From our point of view, it is very positive the explicit reference to the importance of the ICTs for the Sustainable Development Goals and to the need to ensuring the alignment of the WSIS process with the UN Agenda for Sustainable Development (¶10).

There is also text in ¶14 (reiterated again in ¶48) affirming that that the same rights that people have offline must also be protected online, something that Telefónica always defends.

Our private investment efforts (TELEFONICA alone has over the last 25 years invested more than 120 billion Euros in Latin-America to improve Internet connectivity, making possible that 6 out of the top ten most affordable emerging markets in terms of Internet access are Latin-American, according to the last Internet Affordability Report recently published by the Alliance for an Affordable Internet) are recognized in ¶43 and the need of a transparent, predictable, independent and non-discriminatory regulatory regime as a central factor for creating an enabling environment for the further development of ICTs, is included in ¶34.

Special mention should be made to ¶67 where initial non-balanced language on Net Neutrality has been translated into a much more productive and positive mention to the open nature of the Internet, fully in line to what we, at Telefónica, defend in our well-known Digital Manifesto.

Another positive aspect of the text is the extension of the IGF mandate for another ten year period and the recognition of its role as a multistakeholder platform for discussion of Internet Governance issues (¶68).

As expressed during the intervention of Alfredo Timermans, CEO of Telefónica International USA, during the HL Meeting, Telefónica agrees with the need to Connect all to the Internet, keep the Internet open and give Internet users the confidence and trust when they make their lives even more digital.

These are the 3 main issues which we will need to tackle going forward. Telefónica thinks that no one on its own will be able to do master that. This is why it is so important that we continue to build the governance of the Internet on a cooperation between all stakeholders.
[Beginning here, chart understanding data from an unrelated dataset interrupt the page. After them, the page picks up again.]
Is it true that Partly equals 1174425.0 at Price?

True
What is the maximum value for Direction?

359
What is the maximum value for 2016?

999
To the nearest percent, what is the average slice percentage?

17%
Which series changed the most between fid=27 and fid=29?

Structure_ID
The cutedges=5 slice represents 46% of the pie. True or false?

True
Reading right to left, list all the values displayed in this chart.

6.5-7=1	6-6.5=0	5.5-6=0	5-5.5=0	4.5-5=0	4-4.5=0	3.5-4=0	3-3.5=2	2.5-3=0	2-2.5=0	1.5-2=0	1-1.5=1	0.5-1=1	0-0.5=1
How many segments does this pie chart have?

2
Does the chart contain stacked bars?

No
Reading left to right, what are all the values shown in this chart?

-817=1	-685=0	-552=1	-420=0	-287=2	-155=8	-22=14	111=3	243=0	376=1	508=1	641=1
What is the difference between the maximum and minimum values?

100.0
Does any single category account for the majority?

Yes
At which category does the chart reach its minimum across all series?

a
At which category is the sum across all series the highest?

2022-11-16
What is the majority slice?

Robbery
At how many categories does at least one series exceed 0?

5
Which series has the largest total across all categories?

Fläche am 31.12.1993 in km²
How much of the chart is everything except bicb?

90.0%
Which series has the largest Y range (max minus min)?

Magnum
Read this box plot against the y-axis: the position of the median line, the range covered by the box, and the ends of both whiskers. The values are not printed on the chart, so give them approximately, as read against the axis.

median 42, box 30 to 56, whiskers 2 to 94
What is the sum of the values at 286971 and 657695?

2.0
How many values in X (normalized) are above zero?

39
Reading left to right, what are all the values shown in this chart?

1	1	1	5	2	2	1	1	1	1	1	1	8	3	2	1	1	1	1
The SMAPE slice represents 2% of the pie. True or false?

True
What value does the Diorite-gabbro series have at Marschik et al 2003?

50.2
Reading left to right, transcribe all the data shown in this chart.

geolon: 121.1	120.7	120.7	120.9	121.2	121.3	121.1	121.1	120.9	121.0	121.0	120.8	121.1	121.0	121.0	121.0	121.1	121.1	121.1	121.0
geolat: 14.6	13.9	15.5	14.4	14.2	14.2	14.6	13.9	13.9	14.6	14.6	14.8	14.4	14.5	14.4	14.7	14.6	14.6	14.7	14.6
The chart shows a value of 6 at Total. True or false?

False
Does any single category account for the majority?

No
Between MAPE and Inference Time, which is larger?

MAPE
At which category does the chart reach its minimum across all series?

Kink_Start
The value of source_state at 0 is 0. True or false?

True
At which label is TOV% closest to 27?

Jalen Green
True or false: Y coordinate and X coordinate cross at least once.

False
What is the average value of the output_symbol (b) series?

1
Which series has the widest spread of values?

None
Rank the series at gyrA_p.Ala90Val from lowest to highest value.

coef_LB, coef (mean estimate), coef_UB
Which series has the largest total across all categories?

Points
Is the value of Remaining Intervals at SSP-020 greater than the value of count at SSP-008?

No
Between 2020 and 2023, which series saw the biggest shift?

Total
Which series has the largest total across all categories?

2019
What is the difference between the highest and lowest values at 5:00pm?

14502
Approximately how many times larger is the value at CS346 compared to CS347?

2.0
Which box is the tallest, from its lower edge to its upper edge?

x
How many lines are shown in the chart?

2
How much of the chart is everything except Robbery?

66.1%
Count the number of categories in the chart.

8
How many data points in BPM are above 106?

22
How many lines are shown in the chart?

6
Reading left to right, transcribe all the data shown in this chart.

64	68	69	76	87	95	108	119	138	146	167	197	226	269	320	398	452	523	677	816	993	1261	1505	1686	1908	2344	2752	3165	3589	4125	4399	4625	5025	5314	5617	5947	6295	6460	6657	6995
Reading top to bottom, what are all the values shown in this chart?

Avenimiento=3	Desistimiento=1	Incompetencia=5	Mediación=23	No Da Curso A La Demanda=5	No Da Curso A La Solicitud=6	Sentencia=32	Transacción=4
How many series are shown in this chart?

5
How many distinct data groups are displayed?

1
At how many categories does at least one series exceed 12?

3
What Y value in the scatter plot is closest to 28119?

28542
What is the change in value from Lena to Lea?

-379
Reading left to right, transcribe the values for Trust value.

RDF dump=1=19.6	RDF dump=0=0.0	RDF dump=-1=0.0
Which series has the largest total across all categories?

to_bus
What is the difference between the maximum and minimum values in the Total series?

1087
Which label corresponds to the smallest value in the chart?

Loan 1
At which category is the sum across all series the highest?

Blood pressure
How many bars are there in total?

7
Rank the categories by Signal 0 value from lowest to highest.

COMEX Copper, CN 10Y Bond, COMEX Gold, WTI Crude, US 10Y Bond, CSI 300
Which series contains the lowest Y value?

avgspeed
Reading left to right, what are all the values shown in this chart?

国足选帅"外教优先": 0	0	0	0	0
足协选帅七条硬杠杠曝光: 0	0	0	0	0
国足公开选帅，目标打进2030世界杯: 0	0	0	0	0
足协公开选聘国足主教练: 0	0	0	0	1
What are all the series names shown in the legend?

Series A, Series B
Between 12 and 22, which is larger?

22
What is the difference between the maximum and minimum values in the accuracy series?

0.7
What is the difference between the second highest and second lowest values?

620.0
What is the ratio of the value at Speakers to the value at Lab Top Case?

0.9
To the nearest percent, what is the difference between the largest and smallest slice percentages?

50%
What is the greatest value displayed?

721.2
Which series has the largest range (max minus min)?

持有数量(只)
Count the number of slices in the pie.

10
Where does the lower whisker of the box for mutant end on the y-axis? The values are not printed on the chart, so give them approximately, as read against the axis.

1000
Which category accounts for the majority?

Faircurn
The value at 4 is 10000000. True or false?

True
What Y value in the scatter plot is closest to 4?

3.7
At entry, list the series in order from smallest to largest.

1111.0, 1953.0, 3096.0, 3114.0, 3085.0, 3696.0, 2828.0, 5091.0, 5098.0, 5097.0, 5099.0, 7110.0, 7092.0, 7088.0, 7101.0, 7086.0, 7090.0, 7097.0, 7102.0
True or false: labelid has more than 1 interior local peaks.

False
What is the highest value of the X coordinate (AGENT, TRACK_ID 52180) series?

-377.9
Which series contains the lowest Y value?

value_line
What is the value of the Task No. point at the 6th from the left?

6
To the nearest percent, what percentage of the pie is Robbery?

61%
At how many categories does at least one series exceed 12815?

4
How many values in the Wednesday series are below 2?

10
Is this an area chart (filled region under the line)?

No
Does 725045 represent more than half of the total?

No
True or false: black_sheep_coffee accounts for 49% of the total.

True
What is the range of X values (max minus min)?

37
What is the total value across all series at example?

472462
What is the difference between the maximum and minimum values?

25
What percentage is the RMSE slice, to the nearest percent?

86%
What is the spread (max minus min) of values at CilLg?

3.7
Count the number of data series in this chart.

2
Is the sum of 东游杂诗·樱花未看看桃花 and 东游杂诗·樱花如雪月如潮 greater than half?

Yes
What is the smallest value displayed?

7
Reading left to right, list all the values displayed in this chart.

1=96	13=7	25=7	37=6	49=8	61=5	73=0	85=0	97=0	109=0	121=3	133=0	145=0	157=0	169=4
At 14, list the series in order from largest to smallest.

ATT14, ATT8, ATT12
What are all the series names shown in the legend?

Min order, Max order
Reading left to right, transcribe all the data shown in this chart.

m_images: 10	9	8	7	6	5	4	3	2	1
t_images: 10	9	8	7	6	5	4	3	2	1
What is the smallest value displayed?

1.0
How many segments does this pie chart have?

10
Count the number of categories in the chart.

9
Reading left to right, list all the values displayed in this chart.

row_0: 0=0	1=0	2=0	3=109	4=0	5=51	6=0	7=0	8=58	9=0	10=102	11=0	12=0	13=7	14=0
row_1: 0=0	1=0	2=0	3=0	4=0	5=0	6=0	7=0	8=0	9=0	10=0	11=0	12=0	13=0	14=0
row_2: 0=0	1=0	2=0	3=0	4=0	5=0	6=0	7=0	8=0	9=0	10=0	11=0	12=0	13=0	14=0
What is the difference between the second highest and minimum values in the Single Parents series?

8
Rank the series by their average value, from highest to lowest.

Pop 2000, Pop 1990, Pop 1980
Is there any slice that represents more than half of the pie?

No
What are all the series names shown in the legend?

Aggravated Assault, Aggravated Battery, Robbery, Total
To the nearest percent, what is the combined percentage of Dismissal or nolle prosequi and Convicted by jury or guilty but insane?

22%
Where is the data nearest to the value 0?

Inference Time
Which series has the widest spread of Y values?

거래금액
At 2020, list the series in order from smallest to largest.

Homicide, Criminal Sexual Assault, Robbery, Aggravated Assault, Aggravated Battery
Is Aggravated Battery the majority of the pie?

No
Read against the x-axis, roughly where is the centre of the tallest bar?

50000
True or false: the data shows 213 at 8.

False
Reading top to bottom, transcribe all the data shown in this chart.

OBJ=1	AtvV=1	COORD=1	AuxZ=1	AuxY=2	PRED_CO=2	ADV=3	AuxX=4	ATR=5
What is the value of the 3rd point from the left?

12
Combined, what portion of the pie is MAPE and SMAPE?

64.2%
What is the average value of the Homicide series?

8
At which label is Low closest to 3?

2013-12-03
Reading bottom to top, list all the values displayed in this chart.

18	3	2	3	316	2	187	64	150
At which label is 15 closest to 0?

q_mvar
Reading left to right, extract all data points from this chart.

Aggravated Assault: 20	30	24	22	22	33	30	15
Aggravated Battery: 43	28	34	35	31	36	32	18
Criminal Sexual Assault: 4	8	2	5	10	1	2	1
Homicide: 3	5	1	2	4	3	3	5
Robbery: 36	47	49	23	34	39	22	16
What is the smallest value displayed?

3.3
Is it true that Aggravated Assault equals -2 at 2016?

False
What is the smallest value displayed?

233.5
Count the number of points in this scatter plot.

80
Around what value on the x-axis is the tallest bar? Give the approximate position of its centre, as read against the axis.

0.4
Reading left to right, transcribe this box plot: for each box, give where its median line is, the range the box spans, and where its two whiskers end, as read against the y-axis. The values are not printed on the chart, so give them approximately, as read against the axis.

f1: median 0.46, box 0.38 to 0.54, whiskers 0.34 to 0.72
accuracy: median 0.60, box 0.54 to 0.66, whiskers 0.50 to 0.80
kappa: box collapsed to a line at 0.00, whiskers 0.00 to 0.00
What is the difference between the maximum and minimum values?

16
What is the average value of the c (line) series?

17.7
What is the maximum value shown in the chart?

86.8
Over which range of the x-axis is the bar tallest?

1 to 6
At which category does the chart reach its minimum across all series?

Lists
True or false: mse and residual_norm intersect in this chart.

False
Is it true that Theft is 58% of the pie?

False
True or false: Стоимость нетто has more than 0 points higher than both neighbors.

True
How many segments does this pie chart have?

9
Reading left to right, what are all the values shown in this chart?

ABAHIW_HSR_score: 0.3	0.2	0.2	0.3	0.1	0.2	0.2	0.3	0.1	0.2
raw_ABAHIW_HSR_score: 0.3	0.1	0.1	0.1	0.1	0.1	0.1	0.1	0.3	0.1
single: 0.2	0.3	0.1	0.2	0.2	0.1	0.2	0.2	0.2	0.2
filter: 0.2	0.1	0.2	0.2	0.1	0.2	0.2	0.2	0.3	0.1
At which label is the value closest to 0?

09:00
Governments are a crucial part of that, but we will need the expertise, support and knowledge of all stakeholders if we want to get to the best solutions for our societies and economies. And when we speak about Global Internet Governance, we need to speak about the IGF: it IS the central platform for debate and engagement between all of us. There is simply no other forum which can match the diversity, openness and inclusiveness of the debates on Internet governance. This has been the IGF’s strength in the past 10 years and this should be its role also in the future.

However, we should be aware that it is not a forum for negotiation and is not made to create negotiated policy outcomes between stakeholders.

It was the enthusiasm and participation of all stakeholders, the investments by private companies and the energy of many individuals that has created the Internet as we know it today. As it evolves, it is obvious that also our governance processes need to evolve and improve. This WSIS Outcome document is a good basis for the development of the Internet Governance System.